Abdul juga menegaskan bahwa keinginan kubu Mardiono untuk mengakui pengangkatan Mardiono sebagai Ketua Umum justru bertentangan dengan keputusan Muktamar X yang dihadiri oleh banyak anggotanya. Strategi yang dianggap tidak etis oleh beberapa pengurus dapat mengakibatkan perpecahan yang lebih dalam di tubuh PPP.
Pentingnya Mempertahankan Integritas Partai dalam Proses Pemilihan
Peristiwa ini menunjukkan betapa pentingnya menjaga integritas dan kredibilitas partai politik dalam proses pemilihan. Dalam hal ini, PPP menghadapi tantangan berat untuk mempertahankan kesatuan dan kepercayaan anggotanya. Keputusan yang diambil oleh para pemimpin harus benar-benar mencerminkan pilihan anggotanya, bukan berdasarkan tekanan dari pihak luar.
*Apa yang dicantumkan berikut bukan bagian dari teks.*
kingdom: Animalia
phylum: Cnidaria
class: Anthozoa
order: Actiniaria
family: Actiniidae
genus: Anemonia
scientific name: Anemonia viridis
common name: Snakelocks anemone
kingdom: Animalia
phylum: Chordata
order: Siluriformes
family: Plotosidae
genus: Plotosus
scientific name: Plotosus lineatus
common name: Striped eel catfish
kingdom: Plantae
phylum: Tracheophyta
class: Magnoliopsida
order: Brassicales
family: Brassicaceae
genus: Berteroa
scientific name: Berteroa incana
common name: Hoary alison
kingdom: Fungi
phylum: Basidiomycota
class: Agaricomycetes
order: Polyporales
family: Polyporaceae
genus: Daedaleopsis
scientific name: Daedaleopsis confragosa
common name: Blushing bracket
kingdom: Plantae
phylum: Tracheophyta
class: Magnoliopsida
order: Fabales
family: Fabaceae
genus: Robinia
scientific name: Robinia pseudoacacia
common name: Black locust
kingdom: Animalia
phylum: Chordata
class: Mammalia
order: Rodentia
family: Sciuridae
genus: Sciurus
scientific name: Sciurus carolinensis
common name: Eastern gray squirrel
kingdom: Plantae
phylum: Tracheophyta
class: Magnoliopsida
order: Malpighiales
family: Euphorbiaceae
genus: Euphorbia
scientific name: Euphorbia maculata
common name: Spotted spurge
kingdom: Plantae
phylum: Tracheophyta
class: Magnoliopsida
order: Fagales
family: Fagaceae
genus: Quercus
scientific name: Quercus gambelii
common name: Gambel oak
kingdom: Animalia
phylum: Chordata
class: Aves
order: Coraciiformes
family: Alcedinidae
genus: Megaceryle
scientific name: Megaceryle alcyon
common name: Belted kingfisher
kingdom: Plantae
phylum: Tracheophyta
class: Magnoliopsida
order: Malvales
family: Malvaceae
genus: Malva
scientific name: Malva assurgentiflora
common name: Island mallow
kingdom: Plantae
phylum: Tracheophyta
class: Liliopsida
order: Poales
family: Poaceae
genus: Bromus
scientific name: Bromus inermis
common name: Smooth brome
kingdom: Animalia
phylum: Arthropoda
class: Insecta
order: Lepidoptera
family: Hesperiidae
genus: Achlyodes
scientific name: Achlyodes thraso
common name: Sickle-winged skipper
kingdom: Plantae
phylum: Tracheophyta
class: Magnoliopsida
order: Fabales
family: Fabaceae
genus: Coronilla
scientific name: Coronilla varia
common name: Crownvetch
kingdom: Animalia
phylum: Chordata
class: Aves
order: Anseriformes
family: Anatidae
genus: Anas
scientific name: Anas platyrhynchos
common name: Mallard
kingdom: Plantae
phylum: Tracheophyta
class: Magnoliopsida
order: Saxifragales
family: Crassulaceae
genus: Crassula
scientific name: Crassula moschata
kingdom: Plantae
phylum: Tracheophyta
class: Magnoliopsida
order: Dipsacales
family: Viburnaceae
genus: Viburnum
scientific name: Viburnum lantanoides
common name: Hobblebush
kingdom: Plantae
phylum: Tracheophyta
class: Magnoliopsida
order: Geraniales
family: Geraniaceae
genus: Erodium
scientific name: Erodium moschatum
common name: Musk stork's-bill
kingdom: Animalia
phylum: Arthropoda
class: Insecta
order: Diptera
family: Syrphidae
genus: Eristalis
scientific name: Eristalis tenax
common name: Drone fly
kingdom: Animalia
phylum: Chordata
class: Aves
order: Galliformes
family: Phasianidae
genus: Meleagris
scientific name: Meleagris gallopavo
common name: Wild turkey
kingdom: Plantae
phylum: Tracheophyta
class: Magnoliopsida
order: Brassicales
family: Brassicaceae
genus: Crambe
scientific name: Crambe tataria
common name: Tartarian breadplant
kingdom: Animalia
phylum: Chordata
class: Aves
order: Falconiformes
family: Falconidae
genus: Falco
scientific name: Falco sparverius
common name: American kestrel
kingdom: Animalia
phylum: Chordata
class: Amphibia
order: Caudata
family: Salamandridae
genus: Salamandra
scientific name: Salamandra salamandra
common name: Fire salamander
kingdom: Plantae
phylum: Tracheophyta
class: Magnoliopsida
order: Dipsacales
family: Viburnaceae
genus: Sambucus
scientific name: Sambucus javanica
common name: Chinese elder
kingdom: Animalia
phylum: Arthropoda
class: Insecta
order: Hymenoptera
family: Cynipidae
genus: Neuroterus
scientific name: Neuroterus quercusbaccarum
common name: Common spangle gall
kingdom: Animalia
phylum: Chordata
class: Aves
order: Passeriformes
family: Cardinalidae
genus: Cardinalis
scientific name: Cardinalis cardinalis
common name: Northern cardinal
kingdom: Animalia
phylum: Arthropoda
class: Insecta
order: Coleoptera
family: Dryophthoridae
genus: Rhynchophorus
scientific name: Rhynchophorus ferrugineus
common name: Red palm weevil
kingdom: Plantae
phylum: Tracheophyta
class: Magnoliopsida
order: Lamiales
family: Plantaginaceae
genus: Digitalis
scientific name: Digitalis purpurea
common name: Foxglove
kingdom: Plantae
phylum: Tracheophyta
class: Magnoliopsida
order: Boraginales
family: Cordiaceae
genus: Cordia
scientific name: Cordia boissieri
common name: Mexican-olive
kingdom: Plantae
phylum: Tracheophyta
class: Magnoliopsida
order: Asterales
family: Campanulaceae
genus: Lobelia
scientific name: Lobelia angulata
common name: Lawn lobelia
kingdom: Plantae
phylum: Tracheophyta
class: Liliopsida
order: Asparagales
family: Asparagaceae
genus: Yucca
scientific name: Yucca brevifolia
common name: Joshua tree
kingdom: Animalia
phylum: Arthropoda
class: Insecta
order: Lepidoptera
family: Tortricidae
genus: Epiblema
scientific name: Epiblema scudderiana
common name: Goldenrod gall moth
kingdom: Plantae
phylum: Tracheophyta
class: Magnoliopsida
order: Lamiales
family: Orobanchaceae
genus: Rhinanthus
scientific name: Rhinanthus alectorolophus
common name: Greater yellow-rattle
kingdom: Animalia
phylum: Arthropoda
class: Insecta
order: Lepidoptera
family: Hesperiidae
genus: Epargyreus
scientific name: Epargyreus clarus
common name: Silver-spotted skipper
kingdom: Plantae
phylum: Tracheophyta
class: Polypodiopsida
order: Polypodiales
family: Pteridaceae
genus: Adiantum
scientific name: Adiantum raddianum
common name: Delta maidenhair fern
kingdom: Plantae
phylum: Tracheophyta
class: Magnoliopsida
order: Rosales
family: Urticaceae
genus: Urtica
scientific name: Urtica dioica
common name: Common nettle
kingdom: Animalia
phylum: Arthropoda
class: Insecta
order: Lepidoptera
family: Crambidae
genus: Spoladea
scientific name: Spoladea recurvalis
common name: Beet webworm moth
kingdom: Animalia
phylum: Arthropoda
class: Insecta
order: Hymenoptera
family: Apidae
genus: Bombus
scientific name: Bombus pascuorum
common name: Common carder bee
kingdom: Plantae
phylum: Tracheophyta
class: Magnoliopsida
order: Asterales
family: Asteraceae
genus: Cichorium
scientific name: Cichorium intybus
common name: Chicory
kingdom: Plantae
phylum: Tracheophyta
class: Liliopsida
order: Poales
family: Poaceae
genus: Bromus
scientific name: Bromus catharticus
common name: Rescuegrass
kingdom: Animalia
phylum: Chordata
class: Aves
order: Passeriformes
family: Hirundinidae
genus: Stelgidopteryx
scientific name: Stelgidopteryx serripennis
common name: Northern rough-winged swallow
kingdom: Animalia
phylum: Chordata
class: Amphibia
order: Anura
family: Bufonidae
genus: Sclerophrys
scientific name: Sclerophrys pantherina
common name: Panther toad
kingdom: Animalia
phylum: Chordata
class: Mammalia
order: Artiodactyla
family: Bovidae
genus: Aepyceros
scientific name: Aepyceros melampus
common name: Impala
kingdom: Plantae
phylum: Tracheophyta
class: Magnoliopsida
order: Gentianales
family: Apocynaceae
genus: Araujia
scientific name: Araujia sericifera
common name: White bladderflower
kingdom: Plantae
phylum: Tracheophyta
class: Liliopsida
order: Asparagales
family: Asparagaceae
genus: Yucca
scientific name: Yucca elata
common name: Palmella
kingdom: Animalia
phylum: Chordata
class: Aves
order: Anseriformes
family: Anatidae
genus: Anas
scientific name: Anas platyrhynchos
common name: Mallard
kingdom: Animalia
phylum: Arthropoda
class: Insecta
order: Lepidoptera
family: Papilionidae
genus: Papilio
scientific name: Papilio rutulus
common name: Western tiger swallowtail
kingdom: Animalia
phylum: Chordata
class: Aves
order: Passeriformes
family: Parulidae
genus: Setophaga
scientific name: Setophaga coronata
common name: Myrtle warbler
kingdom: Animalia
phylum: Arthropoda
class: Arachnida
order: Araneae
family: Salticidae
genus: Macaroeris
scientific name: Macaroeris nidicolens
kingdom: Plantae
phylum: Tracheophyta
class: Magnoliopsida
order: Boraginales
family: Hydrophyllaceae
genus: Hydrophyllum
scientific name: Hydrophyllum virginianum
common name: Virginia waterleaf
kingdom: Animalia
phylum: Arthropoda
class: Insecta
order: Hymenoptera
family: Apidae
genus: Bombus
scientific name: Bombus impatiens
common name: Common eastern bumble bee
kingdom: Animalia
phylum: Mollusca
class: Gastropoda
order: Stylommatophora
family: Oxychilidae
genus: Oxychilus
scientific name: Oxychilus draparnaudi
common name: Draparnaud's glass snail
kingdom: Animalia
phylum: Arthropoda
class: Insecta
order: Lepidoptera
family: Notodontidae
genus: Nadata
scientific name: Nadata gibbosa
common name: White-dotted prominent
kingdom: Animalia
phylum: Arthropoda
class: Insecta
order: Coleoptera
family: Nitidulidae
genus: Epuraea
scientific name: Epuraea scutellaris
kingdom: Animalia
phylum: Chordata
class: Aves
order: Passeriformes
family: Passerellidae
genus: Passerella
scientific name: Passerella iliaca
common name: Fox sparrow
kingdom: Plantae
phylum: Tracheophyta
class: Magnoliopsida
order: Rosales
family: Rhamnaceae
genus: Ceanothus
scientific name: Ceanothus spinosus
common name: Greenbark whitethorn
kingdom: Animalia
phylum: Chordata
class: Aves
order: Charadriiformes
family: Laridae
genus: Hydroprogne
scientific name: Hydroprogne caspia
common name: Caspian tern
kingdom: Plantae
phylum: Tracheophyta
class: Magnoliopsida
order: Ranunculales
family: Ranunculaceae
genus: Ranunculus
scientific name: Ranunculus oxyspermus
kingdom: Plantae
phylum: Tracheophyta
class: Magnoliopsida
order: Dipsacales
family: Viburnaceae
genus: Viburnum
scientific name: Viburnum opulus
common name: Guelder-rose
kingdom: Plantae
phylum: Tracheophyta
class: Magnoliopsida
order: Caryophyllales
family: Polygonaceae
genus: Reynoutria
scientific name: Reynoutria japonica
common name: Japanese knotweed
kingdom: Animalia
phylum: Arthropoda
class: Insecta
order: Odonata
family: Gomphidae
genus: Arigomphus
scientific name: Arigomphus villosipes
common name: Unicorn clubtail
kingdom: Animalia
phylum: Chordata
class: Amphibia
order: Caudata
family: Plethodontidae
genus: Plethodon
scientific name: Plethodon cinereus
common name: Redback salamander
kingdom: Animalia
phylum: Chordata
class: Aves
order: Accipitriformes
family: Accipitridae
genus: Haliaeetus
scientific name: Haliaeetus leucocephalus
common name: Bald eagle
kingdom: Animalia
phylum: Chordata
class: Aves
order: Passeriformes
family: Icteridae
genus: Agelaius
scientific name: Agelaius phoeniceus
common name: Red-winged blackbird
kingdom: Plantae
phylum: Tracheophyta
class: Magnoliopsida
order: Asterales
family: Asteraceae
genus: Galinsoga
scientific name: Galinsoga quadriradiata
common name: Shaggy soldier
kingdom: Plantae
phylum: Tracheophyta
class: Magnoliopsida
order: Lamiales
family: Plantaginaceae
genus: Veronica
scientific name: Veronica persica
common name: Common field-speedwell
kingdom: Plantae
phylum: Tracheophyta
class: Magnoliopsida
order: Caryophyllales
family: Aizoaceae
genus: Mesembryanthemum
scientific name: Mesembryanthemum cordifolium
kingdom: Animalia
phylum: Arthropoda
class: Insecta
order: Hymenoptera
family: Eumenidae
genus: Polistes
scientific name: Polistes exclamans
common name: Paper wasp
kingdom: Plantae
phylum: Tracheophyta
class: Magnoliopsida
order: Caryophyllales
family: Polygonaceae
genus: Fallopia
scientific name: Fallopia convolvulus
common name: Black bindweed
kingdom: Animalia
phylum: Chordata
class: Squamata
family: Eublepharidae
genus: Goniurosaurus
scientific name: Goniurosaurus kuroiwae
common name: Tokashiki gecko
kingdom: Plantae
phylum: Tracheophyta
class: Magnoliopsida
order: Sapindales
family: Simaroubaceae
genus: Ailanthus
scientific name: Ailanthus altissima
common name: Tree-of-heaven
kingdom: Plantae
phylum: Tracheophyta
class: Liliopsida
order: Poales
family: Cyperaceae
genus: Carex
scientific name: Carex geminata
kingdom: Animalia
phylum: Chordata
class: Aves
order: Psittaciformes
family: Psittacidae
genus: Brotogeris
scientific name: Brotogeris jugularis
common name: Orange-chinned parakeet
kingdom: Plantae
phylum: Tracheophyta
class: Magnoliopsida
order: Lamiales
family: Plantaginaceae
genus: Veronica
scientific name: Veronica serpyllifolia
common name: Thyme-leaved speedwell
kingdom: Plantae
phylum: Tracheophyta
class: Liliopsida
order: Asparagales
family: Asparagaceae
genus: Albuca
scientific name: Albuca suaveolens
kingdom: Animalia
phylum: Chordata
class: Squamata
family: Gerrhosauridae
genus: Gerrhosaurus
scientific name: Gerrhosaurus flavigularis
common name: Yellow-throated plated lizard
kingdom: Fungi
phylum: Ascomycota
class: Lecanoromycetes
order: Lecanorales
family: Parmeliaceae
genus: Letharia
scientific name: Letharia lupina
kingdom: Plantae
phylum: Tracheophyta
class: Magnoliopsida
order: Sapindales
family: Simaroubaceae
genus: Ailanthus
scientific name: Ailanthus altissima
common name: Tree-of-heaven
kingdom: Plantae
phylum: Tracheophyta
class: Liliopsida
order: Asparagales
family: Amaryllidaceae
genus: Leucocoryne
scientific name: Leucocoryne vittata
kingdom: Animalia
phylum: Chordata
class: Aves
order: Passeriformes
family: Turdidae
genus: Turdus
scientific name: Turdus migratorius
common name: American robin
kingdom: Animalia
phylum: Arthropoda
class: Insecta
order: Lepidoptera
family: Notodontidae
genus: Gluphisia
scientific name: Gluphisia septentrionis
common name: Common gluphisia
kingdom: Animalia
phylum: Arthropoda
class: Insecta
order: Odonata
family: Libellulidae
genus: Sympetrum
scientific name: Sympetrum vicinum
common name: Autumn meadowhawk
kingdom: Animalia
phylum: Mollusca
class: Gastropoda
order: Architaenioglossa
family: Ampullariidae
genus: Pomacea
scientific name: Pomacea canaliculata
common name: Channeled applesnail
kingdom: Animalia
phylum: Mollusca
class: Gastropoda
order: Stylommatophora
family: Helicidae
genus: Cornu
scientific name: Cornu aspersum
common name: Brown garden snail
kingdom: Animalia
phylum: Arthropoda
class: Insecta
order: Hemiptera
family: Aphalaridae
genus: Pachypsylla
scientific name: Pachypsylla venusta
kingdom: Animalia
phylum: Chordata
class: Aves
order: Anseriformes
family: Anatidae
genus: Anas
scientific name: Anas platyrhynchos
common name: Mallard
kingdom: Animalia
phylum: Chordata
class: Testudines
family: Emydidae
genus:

Messing dengan proses organisasi dan keputusan yang diambil bisa berdampak jangka panjang terhadap citra partai di mata publik. Oleh karena itu, PPP perlu melakukan evaluasi serius terhadap mekanisme pengambilan keputusan yang ada agar insiden serupa tidak terjadi di masa depan.
Untuk membangun kembali kepercayaan di antara para anggotanya, PPP harus mampu menangani konflik internal ini dengan bijaksana. Transparansi dalam proses pemilihan dan akomodasi terhadap suara-suara yang terpinggirkan adalah langkah awal yang bisa diambil untuk memperbaiki keadaan.